Study text START

# Round field feeders



## scrunchie (8 December 2011)

Found a cheap one on ebay near me. Tempted to get it as sick of wasted hay but have heard bad things about them.

They used to use them at a riding school I used to go to, and I don't remember any horses being injured from using them.

Opinons please.







One like this^


----------



## Enfys (8 December 2011)

My opinion ? No, no, no, no, NO   Don't even go there! Lots of lovely little gaps for silly equines to thread body parts through 

Personally, I wouldn't touch a metal ring feeder, tombstone or otherwise with a bargepole. Most of the horses here are not mine, if one got injured with something i had put in the field I'd probably get the pants sued off me. 



Yes they are useful, and yes, the majority of the time they appear to be safe, but when there is an accident every single one I have ever seen or heard about has caused major, *major*, injuries. My friends tb somehow almost ripped his leg off on one only a month or so ago... bang!


----------



## scrunchie (8 December 2011)

Yes but they are marketed towards cattle.


----------



## No1_in_particular (8 December 2011)

I use ring feeders in all my fields and my large barn (for foals). 
Personally I wouldn't use the one pictured above as horses can get their heads stuck in cattle feeders. I would recommend you get a 'sheep feeder' as they are smaller spaces between the bars and horses and ponies can get their heads over rather than try to put their heads between the bars.
They do save a lot of waste and are not used for horses bedding when they wreck the bales.


----------



## sandi_84 (8 December 2011)

No1_in_particular said:



			I use ring feeders in all my fields and my large barn (for foals). 
Personally I wouldn't use the one pictured above as horses can get their heads stuck in cattle feeders. I would recommend you get a 'sheep feeder' as they are smaller spaces between the bars and horses and ponies can get their heads over rather than try to put their heads between the bars.
They do save a lot of waste and are not used for horses bedding when they wreck the bales.
		
Click to expand...

Can you put a pic of yours up please? Near had heart failure thinking about the horror story above!  We have them in our fields but they don't look like the one pictured above and was wondering if we have the sheep feeder.


----------



## caberston (8 December 2011)

depends on which sort you get i suppose. they're good for keeping all your haylage in one place, especially handy if your field gets massively muddy because your hay still doesn't get trampled into the ground. 
i would say that tombstone feeders are probably safer and more suitable for horses because its harder to get various body parts stuck:

http://www.bitlessbridle.co.uk/shop...ID=362&zenid=248478bbde809ebdef48d4fb96df2897


----------



## MiCsarah (8 December 2011)

How about one of these? http://hay-hutch.oxatis.com/Default.asp


----------



## rsc (8 December 2011)

I use 3 Big Bale Buddies !  

Basically large plastic bags for your hay, they come with a 1 year guarantee and I am really pleased with mine.  Once you have got the hang of getting them in the bags they are easy to move around the field so you dont poach any areas as well.

Just do a google search and you will find them. (use the .co.uk site)


----------



## Meowy Catkin (8 December 2011)

Study text END
Material provided START

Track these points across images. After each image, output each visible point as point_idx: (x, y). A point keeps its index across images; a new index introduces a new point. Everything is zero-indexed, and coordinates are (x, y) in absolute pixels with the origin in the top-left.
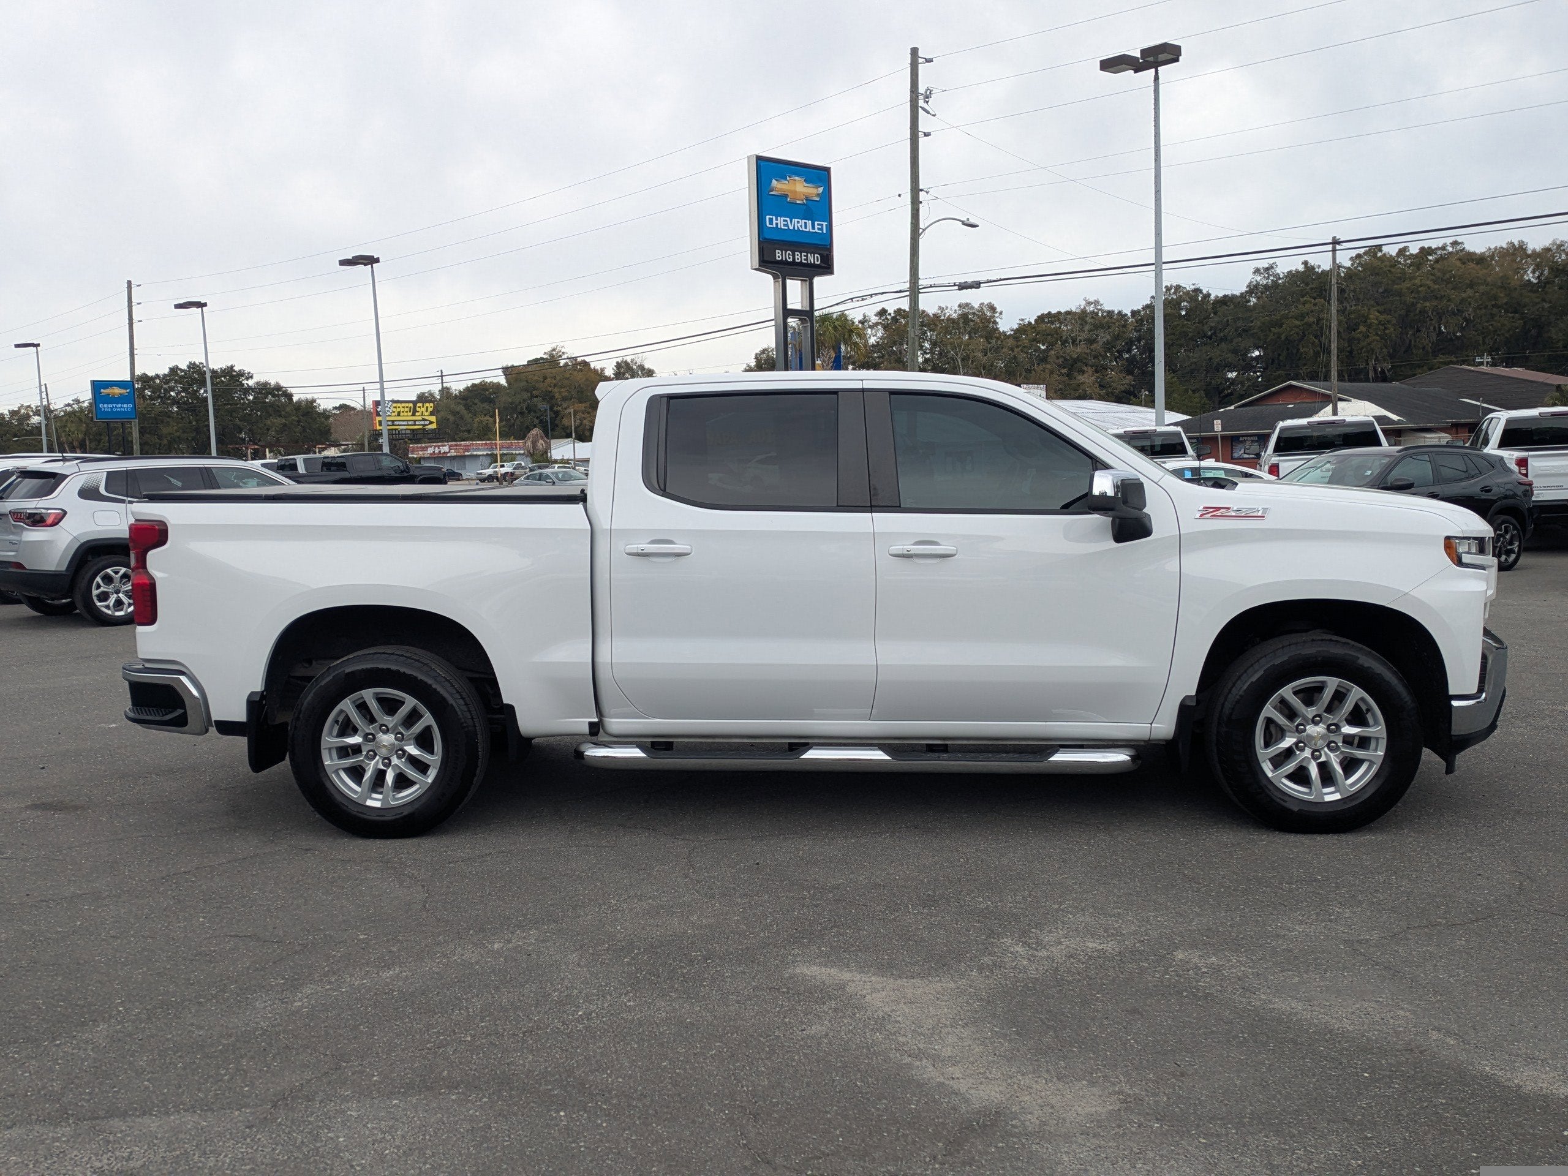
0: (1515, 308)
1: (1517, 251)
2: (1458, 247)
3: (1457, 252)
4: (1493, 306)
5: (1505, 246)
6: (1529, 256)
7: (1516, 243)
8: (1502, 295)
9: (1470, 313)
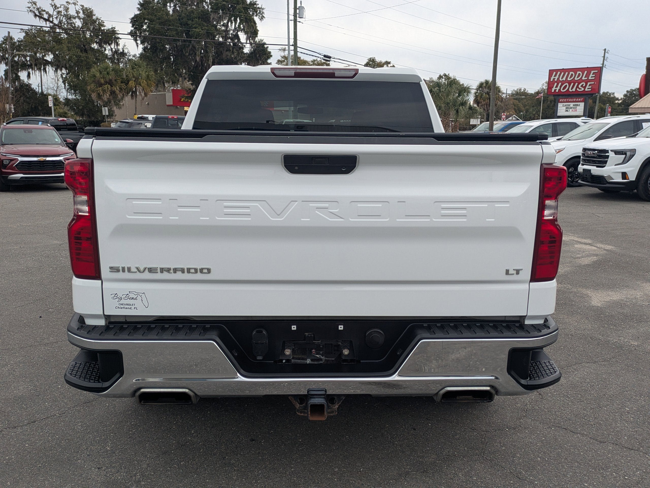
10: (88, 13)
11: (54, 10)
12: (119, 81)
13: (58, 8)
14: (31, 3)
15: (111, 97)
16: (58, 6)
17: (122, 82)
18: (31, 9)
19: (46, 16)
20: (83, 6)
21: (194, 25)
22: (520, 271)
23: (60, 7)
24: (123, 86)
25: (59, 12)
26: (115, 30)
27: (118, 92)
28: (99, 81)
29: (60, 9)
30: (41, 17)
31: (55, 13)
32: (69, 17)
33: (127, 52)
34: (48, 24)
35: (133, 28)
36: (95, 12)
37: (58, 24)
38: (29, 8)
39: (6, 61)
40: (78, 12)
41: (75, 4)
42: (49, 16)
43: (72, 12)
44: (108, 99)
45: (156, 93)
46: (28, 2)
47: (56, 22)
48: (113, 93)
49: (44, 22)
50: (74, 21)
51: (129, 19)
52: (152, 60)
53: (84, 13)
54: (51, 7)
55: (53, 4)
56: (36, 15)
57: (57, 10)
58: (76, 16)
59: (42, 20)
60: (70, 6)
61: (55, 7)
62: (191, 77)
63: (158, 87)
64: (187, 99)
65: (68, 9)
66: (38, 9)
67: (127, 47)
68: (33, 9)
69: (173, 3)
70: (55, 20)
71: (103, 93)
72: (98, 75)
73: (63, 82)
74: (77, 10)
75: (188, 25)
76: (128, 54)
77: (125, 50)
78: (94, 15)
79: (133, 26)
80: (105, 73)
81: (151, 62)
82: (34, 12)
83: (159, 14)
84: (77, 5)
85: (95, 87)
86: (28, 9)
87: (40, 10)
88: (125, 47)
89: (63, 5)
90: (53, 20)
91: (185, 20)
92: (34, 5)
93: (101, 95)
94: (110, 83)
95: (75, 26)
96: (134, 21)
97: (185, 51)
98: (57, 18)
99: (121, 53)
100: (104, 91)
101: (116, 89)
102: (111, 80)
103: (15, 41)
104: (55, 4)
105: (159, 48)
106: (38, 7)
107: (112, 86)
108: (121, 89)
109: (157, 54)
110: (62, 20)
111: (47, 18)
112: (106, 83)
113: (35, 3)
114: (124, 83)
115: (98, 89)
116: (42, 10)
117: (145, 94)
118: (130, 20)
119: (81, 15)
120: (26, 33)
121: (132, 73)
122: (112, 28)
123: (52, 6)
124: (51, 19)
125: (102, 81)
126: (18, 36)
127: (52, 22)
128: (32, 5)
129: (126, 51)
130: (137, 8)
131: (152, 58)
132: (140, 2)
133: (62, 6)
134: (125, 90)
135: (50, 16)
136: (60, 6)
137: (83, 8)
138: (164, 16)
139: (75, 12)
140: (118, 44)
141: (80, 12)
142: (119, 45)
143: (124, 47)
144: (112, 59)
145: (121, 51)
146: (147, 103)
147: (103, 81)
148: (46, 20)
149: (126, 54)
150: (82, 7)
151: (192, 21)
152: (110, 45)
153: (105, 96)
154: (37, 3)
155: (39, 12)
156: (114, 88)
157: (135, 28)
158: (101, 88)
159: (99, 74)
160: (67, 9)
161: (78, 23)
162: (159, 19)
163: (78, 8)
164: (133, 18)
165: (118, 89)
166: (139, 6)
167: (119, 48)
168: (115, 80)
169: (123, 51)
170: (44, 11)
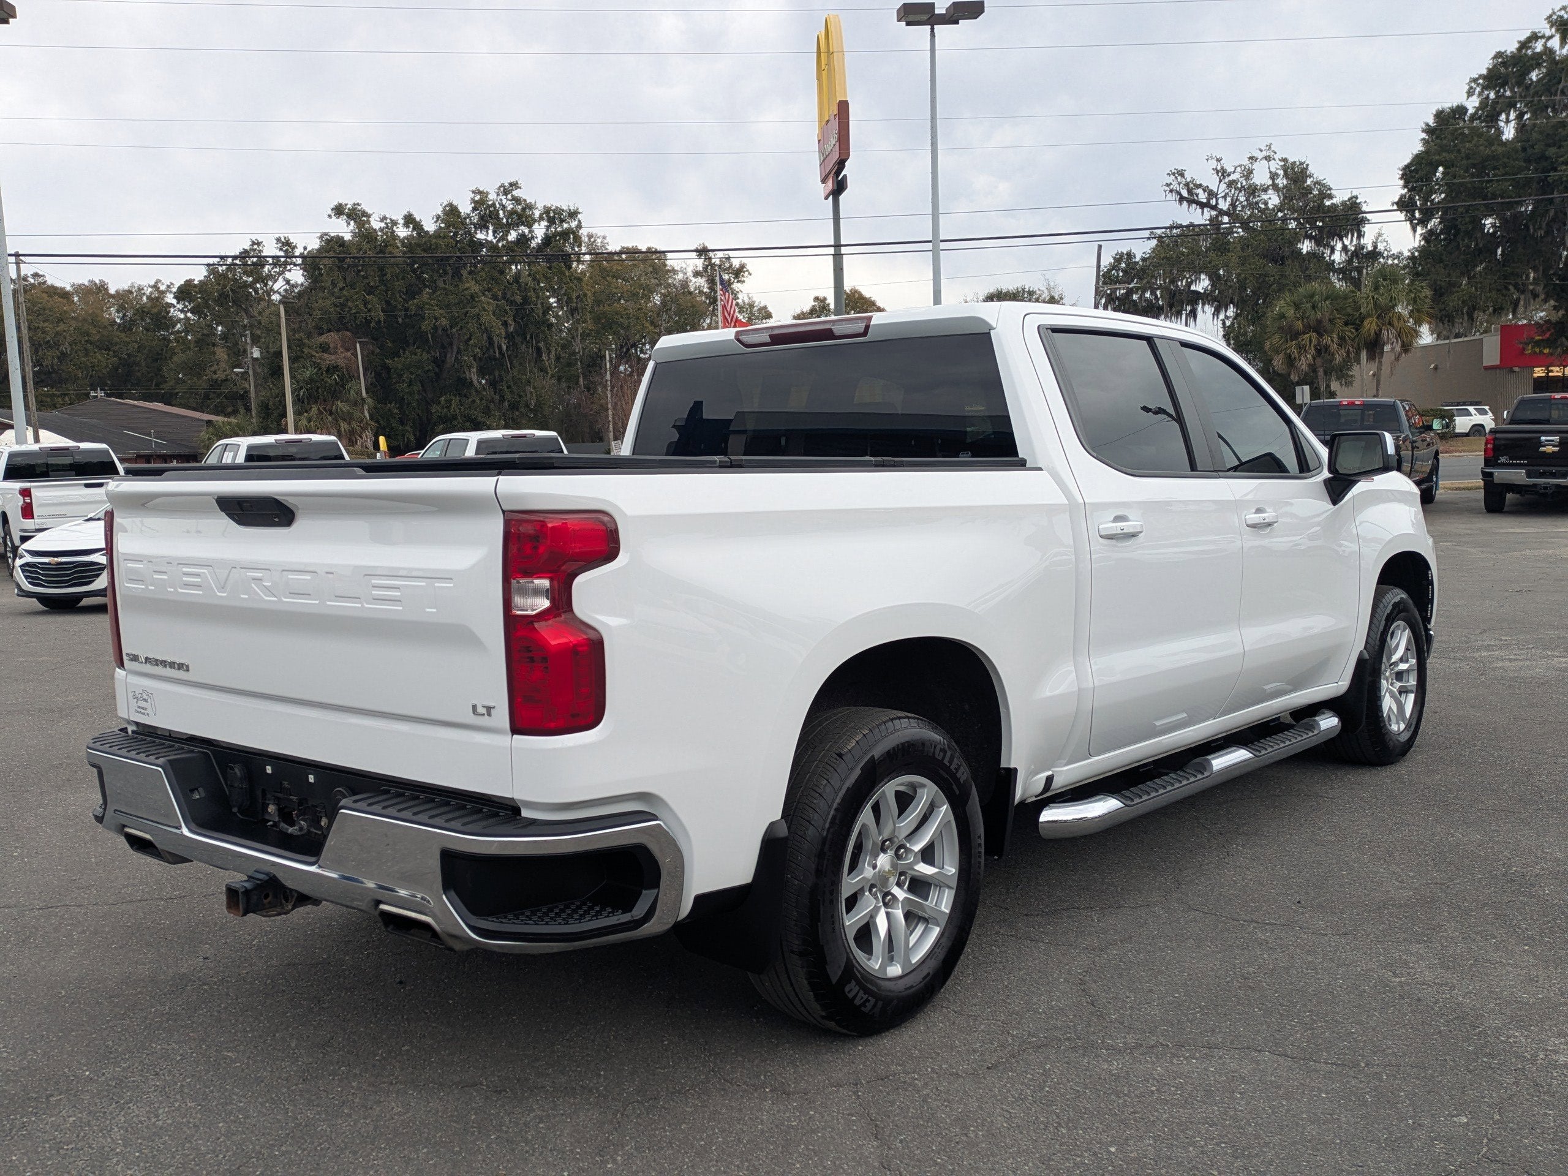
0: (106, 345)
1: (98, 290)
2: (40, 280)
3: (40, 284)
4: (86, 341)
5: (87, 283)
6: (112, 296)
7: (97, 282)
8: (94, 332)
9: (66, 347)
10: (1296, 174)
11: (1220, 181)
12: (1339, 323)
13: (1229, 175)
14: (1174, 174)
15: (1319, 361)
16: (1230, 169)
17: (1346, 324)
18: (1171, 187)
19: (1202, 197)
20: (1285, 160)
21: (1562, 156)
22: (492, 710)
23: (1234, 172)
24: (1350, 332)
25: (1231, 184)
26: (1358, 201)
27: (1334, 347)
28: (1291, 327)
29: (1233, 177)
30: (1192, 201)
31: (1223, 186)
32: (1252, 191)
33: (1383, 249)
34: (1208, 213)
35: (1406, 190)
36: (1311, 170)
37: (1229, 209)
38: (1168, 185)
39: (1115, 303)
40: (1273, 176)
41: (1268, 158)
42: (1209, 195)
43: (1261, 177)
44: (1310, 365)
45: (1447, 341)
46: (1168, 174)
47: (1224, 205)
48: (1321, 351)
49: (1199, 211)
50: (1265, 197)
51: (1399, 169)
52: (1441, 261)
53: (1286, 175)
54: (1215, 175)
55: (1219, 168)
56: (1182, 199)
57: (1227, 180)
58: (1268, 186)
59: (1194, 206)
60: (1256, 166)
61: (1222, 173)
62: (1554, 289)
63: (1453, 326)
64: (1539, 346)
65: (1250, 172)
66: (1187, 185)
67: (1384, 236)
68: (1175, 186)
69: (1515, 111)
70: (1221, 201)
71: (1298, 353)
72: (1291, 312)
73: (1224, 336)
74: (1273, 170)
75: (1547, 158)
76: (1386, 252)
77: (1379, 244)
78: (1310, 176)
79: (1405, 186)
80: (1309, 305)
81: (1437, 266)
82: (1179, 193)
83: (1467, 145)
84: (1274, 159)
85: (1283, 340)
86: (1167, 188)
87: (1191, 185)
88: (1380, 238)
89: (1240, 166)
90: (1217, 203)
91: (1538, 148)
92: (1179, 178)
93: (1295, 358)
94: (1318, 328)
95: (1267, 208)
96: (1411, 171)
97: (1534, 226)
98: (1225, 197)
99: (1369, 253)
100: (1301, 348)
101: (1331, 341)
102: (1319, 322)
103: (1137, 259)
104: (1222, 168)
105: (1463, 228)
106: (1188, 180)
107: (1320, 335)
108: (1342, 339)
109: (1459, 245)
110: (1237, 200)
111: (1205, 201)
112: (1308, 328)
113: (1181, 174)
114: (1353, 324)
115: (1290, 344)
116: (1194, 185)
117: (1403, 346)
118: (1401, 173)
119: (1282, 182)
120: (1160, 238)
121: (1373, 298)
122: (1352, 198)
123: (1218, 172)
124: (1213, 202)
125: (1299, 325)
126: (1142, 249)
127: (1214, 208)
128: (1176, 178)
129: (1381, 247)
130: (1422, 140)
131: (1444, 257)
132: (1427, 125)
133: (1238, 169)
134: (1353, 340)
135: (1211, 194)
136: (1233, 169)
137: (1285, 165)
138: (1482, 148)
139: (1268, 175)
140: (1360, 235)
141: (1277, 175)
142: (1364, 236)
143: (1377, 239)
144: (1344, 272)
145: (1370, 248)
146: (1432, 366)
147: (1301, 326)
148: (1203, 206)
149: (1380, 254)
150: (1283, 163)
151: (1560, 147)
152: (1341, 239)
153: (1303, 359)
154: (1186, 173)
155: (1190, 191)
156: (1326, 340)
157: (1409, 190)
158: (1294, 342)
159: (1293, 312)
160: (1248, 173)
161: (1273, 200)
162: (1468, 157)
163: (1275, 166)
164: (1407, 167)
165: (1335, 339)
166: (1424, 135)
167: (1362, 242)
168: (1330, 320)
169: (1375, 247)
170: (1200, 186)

Material provided END
Material provided START

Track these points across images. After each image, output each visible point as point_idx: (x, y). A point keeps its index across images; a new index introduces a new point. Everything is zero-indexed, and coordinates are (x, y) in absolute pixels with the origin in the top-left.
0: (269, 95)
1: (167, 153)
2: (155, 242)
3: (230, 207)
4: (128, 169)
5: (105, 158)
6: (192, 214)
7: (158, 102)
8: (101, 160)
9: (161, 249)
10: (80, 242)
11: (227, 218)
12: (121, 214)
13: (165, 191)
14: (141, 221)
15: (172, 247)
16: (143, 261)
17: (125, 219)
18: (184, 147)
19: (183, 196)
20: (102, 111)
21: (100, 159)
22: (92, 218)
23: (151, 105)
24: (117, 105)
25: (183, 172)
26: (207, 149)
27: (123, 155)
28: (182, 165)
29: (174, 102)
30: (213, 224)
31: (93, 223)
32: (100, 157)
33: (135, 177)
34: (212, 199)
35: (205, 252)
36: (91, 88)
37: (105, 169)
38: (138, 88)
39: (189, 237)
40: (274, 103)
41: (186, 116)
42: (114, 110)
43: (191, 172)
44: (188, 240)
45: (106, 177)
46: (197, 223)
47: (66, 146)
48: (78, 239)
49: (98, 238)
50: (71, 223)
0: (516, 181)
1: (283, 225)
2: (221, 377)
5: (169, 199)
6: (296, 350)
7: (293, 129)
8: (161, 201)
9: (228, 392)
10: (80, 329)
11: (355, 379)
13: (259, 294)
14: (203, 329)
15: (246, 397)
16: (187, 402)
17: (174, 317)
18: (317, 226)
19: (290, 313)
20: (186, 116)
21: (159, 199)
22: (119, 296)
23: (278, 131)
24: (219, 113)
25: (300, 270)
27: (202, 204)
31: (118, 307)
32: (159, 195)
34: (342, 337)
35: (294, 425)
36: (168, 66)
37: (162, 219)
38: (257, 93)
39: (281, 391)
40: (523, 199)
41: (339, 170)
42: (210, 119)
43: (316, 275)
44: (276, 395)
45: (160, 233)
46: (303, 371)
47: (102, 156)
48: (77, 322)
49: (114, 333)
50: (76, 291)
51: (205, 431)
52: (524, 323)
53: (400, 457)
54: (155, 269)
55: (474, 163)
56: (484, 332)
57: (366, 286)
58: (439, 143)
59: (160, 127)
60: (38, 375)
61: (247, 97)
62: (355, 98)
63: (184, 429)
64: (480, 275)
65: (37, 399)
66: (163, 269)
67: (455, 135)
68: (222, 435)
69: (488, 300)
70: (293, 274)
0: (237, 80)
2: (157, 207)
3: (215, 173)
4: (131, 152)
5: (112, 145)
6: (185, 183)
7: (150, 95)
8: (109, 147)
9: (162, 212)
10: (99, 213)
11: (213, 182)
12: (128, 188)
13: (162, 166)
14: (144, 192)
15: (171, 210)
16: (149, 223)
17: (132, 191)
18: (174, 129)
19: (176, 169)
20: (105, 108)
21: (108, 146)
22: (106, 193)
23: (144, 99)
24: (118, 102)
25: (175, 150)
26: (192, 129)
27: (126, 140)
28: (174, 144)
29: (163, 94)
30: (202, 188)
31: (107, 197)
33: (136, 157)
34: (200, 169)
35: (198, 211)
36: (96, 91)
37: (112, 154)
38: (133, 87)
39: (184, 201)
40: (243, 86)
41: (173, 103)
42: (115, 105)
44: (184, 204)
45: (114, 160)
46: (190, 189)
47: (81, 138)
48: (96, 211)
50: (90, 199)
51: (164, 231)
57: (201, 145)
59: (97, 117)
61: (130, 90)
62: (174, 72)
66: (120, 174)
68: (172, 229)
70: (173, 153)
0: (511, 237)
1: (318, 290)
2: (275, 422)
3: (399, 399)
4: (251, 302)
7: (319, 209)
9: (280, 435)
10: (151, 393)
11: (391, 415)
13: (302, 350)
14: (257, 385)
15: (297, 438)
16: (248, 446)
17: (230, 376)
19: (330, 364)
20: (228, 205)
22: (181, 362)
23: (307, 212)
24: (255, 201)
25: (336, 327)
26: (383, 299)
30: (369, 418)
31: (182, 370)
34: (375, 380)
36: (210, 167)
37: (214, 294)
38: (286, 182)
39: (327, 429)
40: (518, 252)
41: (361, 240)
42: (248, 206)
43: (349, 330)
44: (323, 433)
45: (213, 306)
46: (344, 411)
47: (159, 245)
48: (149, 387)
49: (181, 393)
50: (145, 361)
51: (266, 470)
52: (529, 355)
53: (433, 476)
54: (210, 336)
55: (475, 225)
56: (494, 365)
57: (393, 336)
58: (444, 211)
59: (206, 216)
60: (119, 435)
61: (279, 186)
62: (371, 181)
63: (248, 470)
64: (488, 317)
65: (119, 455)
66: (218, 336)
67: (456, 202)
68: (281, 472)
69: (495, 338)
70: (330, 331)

Material provided END

Write the next part of the thread on round field feeders, picking up from its last line. The listing has no connection to the thread on round field feeders.

I have a sheep feeder. However, I have added strong mesh to the inside of it, which stops the horses from putting their legs through the gaps that normally the sheep would put their heads through. You should be able to see the mesh on the above photo.


----------



## Bethie (8 December 2011)

I've had to deal with 2 cows in the past that have got stuck in ring feeders and been lucky to be rescued in time, there is no way on earth I would have one near my horses!


----------



## No1_in_particular (8 December 2011)

I can't seem to find a photo just now... anyway I use the same ones as Meowy Catmas, although without the mesh, I have never had a problem with them and have used them for years... I take the pins out that hold them together and tie together just incase anyone gets their headcollars stuck. 
I've had cattle stuck in cattle feeders but they don't tend to be as flighty as horses and have been relatively easy to remove.... I would imagine if a horse was stuck there wouldn't be much left of them or the feeder...
I'll try to dig out a photo of them all muchning around a feeder!


----------



## No1_in_particular (8 December 2011)

Finally found a photo! 
Hope this works!


----------



## ofcourseyoucan (8 December 2011)

i wouldnt use a metal feeder. the bale buddies works well. i would rather lose some hay being trampled than a vets bill for a stuck horse or injured horse from a ring feeder.


----------



## Ibblebibble (8 December 2011)

I've used a ring feeder for my lot and they got on fine, they were always eating over the top of it rather than putting their heads through the gaps whenever i watched them. Haven't got one this year as i borrow it from the farmer and he managed to wreck it with the tractor when he took it back earlier in the year  told him it would be easier for me to run it over the field like a giant hamster wheel the same way i got it in the field but he insisted on 'helping'


----------



## RutlandH2O (8 December 2011)

Meowy Catmas said:









I have a sheep feeder. However, I have added strong mesh to the inside of it, which stops the horses from putting their legs through the gaps that normally the sheep would put their heads through. You should be able to see the mesh on the above photo.
		
Click to expand...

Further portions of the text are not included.